The Miami Herald story on Alex Rodriguez confirmed what many probably already assumed: that his ardent and angry defense of 2013, his words and his legal strategy, was spectacular deceit.
And by spectacular, I mean sheer enormity, not quality. He always seemed as transparent as a 3-year-old denying an illicit cookie raid with a face smeared in chocolate.
Rodriguez has the tens of millions of dollars needed in an attempt to make a mockery of Major League Baseball's drug-testing system, and he tried, without any regard to the collateral damage.
Because we all really want to forget the ridiculous circus of his Biogenesis defense, highlighted by the chanting and sign-holding A-Rod commission in front of the offices of Major League Baseball, we won't have a full recounting here of the months of untruths.

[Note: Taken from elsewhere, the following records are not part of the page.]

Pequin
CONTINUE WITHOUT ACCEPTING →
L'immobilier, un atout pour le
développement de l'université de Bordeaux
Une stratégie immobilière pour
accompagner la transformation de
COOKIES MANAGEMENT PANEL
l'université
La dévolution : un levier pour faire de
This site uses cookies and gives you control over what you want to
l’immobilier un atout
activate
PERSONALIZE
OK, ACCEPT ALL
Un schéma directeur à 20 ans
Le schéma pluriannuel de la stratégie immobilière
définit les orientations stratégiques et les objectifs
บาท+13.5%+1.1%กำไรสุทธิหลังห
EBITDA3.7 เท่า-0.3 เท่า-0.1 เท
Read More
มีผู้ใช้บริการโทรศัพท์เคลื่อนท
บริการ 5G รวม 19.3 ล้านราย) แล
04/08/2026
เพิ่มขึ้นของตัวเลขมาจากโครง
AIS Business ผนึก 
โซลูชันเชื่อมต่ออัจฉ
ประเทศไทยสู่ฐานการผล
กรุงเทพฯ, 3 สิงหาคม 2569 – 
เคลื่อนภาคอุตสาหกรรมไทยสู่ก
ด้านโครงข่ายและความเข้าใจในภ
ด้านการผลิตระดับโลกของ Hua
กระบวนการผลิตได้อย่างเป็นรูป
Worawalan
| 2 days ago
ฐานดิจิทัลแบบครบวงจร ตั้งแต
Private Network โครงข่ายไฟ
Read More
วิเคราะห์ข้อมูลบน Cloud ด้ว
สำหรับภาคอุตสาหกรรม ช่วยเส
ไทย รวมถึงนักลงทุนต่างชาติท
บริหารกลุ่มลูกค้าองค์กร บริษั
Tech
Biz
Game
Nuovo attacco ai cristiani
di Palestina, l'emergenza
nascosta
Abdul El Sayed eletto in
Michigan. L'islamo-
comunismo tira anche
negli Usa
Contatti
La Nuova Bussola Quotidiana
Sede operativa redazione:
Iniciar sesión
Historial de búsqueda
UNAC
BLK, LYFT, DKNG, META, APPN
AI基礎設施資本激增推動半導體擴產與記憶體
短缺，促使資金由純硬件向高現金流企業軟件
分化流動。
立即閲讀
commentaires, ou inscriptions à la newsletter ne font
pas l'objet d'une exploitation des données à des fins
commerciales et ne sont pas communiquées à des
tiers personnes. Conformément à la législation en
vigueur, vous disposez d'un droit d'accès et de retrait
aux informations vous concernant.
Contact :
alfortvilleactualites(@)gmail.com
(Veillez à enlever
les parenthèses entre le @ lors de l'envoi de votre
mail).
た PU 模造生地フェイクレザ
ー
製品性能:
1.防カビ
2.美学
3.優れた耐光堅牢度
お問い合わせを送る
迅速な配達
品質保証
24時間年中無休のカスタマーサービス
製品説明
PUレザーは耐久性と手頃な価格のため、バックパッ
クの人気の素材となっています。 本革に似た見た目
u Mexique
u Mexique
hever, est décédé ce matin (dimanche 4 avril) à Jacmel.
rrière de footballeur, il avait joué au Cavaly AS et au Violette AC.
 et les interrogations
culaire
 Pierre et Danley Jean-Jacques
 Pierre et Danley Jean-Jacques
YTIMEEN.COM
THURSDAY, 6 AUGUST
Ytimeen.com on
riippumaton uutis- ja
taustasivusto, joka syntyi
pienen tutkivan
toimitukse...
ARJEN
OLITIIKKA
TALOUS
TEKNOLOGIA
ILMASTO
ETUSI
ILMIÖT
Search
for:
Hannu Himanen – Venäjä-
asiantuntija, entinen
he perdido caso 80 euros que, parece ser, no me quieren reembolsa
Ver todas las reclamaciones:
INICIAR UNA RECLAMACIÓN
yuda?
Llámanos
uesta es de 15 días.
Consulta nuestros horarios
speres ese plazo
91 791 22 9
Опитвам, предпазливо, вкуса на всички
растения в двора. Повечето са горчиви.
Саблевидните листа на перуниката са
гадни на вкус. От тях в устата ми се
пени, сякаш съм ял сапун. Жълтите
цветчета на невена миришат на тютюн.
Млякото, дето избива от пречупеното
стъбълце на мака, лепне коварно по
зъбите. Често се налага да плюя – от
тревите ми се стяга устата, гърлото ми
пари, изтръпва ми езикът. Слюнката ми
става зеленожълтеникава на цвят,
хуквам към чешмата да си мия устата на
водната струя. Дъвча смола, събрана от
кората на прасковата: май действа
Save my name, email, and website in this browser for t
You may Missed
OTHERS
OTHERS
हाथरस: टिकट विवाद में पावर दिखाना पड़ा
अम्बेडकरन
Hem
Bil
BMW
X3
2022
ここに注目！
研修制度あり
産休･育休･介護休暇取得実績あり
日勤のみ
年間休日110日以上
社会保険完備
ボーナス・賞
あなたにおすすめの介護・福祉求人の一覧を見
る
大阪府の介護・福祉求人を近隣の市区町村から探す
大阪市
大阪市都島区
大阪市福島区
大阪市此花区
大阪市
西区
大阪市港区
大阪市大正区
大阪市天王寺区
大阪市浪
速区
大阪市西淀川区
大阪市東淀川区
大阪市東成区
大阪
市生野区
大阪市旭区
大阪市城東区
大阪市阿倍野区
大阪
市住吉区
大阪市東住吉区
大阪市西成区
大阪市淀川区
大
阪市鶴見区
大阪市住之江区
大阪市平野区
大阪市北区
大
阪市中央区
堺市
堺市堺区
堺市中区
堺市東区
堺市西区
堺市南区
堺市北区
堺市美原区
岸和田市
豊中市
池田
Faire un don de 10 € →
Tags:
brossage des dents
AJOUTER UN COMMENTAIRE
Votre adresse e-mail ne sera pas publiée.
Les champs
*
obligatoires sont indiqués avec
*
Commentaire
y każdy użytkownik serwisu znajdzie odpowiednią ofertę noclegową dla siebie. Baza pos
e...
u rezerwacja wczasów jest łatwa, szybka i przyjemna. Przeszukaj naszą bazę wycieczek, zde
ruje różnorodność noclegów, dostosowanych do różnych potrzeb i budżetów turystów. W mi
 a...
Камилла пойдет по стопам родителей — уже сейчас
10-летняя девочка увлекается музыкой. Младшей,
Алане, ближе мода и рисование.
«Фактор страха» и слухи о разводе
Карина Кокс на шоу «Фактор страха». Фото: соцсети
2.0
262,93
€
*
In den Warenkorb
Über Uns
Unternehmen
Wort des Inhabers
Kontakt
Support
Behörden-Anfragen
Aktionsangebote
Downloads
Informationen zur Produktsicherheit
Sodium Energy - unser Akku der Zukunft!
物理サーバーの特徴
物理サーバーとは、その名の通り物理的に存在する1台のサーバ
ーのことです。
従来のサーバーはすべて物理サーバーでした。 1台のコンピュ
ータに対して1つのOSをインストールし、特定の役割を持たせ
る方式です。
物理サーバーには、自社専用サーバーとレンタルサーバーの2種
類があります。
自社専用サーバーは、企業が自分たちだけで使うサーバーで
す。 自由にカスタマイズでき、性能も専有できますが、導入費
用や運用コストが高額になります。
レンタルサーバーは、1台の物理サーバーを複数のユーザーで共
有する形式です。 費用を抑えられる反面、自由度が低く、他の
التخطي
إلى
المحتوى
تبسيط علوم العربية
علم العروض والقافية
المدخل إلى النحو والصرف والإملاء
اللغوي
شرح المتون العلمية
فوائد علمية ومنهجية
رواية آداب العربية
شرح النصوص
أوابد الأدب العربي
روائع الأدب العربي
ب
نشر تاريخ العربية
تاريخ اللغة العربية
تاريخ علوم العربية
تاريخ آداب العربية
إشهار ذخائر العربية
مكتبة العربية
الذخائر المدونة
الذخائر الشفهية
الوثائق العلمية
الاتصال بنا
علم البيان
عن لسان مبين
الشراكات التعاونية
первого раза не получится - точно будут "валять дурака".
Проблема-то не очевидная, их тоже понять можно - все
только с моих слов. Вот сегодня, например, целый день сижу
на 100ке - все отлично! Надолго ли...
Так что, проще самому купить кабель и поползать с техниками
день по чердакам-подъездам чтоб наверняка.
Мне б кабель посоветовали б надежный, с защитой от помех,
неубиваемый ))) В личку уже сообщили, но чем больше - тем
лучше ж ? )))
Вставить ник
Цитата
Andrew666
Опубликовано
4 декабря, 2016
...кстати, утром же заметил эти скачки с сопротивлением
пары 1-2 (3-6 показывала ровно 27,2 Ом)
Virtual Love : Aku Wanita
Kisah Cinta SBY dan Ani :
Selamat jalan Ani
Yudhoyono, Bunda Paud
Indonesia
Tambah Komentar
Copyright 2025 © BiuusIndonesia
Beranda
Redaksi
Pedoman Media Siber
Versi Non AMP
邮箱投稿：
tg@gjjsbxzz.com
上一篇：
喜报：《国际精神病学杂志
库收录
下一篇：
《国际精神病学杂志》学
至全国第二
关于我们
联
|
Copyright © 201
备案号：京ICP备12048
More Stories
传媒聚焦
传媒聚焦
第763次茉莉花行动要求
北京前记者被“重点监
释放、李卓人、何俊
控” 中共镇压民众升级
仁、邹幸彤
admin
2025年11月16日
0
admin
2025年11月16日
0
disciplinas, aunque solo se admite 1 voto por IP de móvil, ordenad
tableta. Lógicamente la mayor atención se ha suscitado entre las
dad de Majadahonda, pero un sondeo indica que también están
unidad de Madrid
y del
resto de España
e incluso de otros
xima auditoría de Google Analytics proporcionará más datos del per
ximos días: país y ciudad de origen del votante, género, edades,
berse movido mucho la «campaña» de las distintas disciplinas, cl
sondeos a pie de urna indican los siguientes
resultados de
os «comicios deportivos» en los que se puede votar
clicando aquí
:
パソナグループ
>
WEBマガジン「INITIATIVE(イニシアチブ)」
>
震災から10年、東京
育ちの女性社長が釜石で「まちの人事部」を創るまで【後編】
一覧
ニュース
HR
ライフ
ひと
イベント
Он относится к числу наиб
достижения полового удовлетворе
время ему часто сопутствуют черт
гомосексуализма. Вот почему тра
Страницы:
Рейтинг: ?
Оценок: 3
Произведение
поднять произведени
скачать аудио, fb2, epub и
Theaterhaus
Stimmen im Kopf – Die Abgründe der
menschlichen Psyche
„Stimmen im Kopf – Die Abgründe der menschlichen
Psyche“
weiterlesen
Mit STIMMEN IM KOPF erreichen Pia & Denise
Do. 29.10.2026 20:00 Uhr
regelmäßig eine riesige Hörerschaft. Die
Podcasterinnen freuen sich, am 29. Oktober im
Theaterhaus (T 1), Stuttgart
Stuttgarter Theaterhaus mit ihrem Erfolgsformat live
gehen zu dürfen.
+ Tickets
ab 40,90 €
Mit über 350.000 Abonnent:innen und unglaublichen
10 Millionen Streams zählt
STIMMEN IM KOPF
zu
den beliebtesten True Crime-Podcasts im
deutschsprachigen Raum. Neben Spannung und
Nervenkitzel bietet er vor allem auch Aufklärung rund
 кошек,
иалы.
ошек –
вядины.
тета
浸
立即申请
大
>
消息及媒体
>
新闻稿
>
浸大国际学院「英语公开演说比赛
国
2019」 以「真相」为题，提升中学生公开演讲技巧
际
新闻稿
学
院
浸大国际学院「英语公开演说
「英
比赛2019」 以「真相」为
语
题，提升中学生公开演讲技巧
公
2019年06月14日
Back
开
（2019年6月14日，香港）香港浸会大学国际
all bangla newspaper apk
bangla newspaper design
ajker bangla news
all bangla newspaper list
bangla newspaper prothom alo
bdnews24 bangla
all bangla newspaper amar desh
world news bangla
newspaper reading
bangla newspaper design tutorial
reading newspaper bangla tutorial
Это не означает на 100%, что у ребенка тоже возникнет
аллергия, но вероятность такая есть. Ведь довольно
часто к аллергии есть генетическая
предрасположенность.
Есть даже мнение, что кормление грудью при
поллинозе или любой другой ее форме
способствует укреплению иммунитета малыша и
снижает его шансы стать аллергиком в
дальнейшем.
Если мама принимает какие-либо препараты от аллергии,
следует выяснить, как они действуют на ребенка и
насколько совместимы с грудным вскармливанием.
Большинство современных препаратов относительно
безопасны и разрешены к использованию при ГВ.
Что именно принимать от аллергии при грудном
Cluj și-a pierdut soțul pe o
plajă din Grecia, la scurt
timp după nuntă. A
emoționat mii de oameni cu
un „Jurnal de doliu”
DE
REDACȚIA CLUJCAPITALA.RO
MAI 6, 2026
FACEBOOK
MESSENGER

But it is worth touching on a couple of the most brazen aspects of his conduct to define the lengths of his duplicity, which, with the benefit of hindsight, looks like one giant web of deceit.
1. Michael Weiner, the leader of the players' association, was dying throughout 2013, and after the Biogenesis scandal broke, he represented the implicated players as they faced the evidence and the penalties. One by one, from Ryan Braun to Nelson Cruz, the defendants agreed to what amounted to plea bargains. Everybody, that is, except Alex Rodriguez, who continued to fight the charges all the way through the absurd and protracted arbitration hearing that was highlighted by his walk-out.